I was getting ready to launch into the business at hand, but Fearless beat me to it.

“Sol an’ Fanny Tannenbaum’s dead,” he said, “an’ I don’t like it one bit. They was good people, and I promised to look after
’em. I got a pretty good idea’a who killed ’em, but I want to get the man that was the cause of their death.”

Manly glanced at the stocky Ari. The latter hunched his shoulders and turned down his lips.

“That has nothing to do with us,” Manly said.

“That’s a bunch’a shit,” Fearless said. “You want the lost money, the money that Sol took. Whoever killed him was after that.
An’ if it’s you, I’m’a find it out.”

I came for a parley and found myself on the verge of war.

“Vat do ve care about you?” Ari said in a surprisingly high voice. Fearless stood up.

“You don’t wanna know what I can do.” The
motherfucker
wasn’t said, but everyone in that room heard it.

Ari looked like he wanted to test Fearless’s claim.

“We didn’t have anything to do with the Tannenbaums’ deaths.” Manly was tense but still thinking.

“What do you know about a man named Zimmerman?” Fearless asked.

I didn’t think that the atmosphere could stand any more tension, but the mention of that name caused tremors in all three
of our hosts.

“Vat do you know about Zimmerman?” Ari demanded.

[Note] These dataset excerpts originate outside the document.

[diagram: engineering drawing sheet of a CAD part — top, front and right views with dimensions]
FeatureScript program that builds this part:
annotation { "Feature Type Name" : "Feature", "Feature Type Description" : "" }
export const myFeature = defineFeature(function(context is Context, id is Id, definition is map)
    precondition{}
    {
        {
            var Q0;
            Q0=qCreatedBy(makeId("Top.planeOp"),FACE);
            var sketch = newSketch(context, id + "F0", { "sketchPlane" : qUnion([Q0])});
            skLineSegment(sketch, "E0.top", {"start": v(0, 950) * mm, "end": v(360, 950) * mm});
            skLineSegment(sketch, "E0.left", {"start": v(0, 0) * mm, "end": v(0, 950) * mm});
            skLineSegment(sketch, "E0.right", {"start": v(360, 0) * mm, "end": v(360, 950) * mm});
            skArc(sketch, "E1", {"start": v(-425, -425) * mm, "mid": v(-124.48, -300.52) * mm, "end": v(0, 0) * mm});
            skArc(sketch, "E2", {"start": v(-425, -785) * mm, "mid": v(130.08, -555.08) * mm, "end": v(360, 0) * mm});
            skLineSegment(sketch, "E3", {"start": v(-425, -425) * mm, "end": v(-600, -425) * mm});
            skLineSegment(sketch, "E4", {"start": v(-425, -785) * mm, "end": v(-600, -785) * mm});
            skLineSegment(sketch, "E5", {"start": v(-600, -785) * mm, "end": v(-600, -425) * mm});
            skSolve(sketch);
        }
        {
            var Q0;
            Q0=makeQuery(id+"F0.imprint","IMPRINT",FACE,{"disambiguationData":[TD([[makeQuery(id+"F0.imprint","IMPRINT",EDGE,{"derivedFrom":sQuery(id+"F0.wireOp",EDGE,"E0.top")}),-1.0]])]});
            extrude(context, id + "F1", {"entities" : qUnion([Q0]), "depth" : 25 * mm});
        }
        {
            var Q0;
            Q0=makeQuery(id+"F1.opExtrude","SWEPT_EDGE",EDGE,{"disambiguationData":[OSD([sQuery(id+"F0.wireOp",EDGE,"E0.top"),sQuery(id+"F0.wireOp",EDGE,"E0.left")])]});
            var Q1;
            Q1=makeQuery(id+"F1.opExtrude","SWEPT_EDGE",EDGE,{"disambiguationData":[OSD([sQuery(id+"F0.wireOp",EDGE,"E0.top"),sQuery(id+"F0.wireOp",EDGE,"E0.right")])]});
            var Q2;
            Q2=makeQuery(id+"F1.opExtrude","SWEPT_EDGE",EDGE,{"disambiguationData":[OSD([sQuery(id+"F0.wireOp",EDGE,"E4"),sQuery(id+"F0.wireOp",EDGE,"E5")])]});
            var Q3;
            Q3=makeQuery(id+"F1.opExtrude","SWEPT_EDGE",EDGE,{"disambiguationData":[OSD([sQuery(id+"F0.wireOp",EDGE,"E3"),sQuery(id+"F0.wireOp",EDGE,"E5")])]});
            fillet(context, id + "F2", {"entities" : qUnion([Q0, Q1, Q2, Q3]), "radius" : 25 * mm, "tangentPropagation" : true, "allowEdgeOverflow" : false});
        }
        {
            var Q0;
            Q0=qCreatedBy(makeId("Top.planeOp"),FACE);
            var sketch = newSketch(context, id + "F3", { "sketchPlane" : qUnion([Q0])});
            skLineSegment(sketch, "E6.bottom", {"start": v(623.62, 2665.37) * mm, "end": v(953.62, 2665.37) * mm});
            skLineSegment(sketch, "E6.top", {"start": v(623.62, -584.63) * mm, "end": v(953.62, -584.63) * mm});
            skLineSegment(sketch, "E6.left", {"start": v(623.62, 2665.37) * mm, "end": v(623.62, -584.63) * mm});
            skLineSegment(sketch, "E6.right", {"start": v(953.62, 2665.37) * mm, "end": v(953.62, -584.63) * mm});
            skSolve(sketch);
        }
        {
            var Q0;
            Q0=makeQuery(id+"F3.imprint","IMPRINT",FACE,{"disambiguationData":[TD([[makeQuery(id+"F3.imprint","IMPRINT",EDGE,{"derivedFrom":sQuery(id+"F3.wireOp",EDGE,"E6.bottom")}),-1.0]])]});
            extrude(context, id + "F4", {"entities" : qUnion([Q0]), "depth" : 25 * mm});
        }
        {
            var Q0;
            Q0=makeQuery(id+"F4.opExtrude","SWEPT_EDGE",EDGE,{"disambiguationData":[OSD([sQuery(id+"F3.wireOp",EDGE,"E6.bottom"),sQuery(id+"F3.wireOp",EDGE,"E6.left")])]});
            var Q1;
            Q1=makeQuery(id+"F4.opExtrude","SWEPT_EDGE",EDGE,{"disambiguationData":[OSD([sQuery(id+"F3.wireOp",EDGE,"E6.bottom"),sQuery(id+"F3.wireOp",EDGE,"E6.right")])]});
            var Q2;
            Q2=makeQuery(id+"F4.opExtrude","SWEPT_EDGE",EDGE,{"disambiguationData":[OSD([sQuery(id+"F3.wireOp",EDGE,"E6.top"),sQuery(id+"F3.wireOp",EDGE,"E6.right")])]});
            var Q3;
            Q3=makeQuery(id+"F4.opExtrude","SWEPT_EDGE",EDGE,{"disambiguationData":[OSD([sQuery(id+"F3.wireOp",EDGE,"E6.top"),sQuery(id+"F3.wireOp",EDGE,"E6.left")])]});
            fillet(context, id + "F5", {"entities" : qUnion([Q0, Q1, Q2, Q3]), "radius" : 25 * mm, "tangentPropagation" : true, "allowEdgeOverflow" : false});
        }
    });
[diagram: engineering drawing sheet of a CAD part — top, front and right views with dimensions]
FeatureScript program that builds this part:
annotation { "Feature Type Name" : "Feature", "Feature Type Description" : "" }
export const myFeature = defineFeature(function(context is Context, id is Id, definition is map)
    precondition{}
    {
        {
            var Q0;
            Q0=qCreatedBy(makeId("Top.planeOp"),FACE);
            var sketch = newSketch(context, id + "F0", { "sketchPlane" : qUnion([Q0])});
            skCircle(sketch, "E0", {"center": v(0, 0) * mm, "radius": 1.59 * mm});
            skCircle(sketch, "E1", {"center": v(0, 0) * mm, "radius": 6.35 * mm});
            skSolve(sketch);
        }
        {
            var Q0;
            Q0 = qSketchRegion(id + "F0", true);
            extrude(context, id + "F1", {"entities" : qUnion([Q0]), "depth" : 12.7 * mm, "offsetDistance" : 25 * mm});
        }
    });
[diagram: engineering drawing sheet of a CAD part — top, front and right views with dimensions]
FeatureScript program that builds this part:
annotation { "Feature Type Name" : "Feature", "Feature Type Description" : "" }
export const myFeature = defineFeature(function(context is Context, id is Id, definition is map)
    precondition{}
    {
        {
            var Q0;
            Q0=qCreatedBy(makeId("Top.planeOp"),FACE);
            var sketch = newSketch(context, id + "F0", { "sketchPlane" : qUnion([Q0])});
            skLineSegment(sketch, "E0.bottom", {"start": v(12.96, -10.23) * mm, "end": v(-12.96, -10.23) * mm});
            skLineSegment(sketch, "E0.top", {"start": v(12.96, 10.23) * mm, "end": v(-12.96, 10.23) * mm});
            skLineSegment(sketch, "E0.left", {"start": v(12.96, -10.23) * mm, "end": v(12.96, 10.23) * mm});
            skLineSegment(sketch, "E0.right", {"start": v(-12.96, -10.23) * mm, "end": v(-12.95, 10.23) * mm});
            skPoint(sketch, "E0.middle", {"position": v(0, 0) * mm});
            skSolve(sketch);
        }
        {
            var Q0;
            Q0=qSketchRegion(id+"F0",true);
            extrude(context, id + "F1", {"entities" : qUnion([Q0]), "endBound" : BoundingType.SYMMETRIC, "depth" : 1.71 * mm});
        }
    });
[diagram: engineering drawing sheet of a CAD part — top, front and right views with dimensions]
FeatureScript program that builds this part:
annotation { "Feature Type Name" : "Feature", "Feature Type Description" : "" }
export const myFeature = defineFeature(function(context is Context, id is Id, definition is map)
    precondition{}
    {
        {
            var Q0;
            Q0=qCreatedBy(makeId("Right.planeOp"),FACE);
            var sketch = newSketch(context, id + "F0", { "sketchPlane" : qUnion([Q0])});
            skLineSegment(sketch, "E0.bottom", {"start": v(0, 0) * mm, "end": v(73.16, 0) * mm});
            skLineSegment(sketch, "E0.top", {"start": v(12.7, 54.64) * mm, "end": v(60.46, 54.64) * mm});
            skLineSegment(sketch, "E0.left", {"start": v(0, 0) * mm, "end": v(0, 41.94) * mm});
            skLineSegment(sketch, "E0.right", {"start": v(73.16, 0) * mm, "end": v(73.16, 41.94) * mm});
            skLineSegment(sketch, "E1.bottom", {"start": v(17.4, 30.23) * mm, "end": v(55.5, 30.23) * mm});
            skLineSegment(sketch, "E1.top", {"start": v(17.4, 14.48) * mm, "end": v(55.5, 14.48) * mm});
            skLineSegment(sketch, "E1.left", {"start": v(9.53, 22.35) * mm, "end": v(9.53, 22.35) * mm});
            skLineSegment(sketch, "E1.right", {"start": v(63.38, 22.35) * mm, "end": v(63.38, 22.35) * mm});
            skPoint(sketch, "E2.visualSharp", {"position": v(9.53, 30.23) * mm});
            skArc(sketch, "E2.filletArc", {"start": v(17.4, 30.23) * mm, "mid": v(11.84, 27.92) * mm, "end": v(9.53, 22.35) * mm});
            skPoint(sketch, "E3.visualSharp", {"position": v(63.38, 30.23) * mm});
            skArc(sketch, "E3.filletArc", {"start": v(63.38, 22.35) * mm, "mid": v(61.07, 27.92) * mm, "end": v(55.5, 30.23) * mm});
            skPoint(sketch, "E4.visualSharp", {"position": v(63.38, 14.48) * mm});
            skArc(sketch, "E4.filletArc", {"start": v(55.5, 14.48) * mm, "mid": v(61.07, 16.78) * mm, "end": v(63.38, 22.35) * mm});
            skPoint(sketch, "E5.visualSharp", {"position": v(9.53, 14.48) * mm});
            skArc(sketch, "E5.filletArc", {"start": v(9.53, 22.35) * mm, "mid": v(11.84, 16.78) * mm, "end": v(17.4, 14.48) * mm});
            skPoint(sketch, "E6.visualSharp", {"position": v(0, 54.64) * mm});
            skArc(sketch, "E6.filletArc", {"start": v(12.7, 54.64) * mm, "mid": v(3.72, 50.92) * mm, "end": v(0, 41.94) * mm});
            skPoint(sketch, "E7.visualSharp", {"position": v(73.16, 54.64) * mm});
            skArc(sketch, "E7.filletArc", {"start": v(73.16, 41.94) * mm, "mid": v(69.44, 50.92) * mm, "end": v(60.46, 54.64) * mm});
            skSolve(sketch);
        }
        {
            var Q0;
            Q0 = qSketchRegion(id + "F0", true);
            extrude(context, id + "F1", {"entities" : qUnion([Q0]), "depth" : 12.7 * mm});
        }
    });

“I think it was him caused Sol and Fanny’s killing,” Fearless said. “You know I do, ’cause if I didn’t, I’d’a come in here
with my guns blazin’.”

“Zimmerman,” Lev uttered his first word since we entered. “Zimmerman.”

“Why’ont you two guys sit down here with us?” Fearless demanded. “Either we gonna fight or we gonna talk.”

Ari was still taking Fearless’s measure when Lev took a seat.

“Sit down, Ari,” Manly said.

“I want the finder’s fee,” I said.

Maybe I was a little hoarse, because Manly asked, “What did you say?”

“The finder’s fee,” I said, clearing my throat as I did so. “I want the finder’s fee.”

“Vat is it you do for this?” Ari asked.

“We know how you can get to the money,” Fearless said with absolute confidence. “But we don’t tell you a thing unless you
tell us about Zimmerman.”

“If you’re talking about the bond that Hedva Tannenbaum gave the woman, it is useless,” Lev said. “The policeman brought her
here with it. We took the number and our people checked it.
It was a single issue. Tannenbaum had no other dealings with that bank.”